Cet amendement vise à inscrire dans la durée le travail d’identification des biens culturels susceptibles de relever d’une appropriation illicite.
La recherche de provenance est, par nature, un travail évolutif, fondé sur l’exploration progressive des archives, des collections et des sources scientifiques. De nombreux biens aujourd’hui non identifiés pourraient l’être à l’avenir, à mesure que les connaissances dans le secteur des recherches d’identification et de provenance progressent.
Il est donc essentiel que la liste des biens concernés ne soit pas figée, mais qu’elle fasse l’objet d’une actualisation régulière et d’un enrichissement continu.
En prévoyant explicitement cette dimension évolutive, le présent amendement vise à encourager le développement des travaux de recherche de provenance, à valoriser leur apport, et à garantir que les nouvelles connaissances produites soient effectivement mises à disposition des États concernés.
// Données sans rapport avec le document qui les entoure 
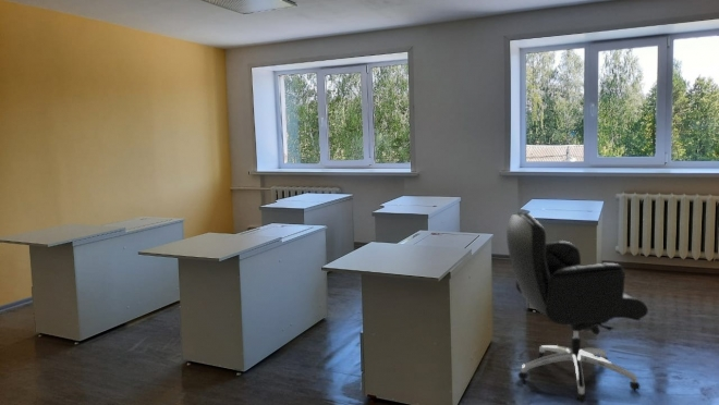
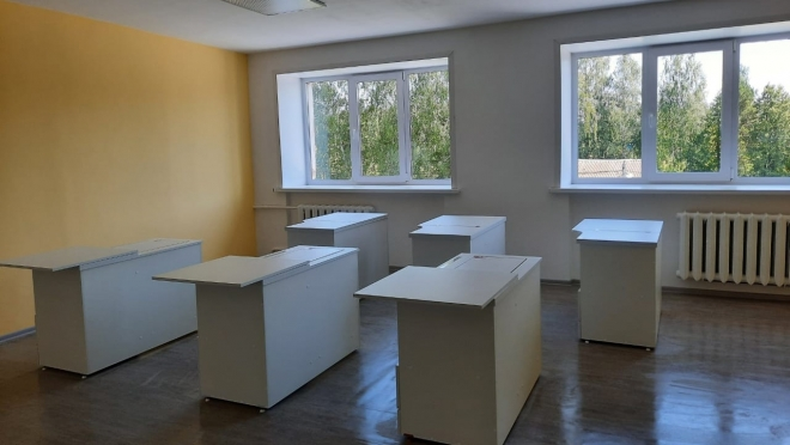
- office chair [505,211,649,404]
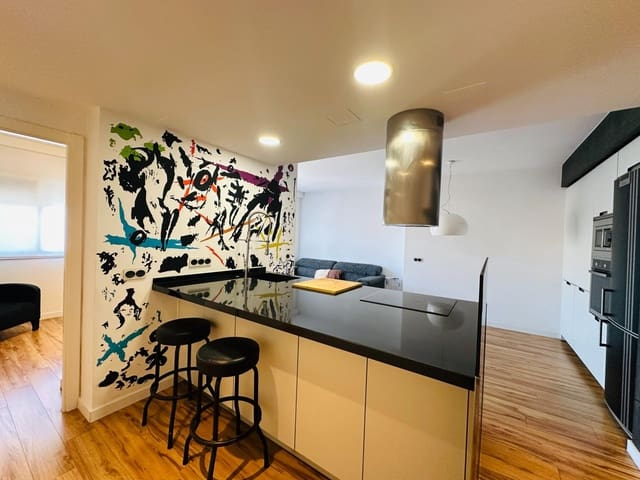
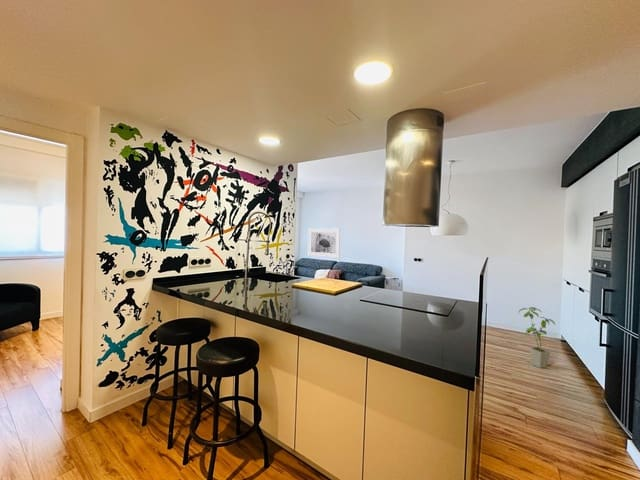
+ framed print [307,227,341,259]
+ house plant [517,306,556,369]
Cette dynamique permettrait également d’éviter que certains biens échappent durablement à toute visibilité, faute d’avoir été identifiés à un instant donné.
Enfin, cet amendement contribue à renforcer l’effectivité du dispositif de restitution, en affirmant qu’il ne saurait reposer uniquement sur les connaissances actuelles, mais doit s’inscrire dans un processus continu de mise au jour des biens concernés, notamment issus de contextes historiques marqués par la colonisation.